THE TASK: Please print each record below exactly as it is written.

TASK DATA:
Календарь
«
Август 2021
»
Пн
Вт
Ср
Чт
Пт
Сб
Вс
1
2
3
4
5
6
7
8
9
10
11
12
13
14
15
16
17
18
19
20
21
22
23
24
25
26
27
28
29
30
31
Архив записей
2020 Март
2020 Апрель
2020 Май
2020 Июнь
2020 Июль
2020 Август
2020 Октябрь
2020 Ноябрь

SOLUTION TO THE PROBLEM:
Календарь
«
Август 2021
»
Пн
Вт
Ср
Чт
Пт
Сб
Вс
1
2
3
4
5
6
7
8
9
10
11
12
13
14
15
16
17
18
19
20
21
22
23
24
25
26
27
28
29
30
31
Архив записей
2020 Март
2020 Апрель
2020 Май
2020 Июнь
2020 Июль
2020 Август
2020 Октябрь
2020 Ноябрь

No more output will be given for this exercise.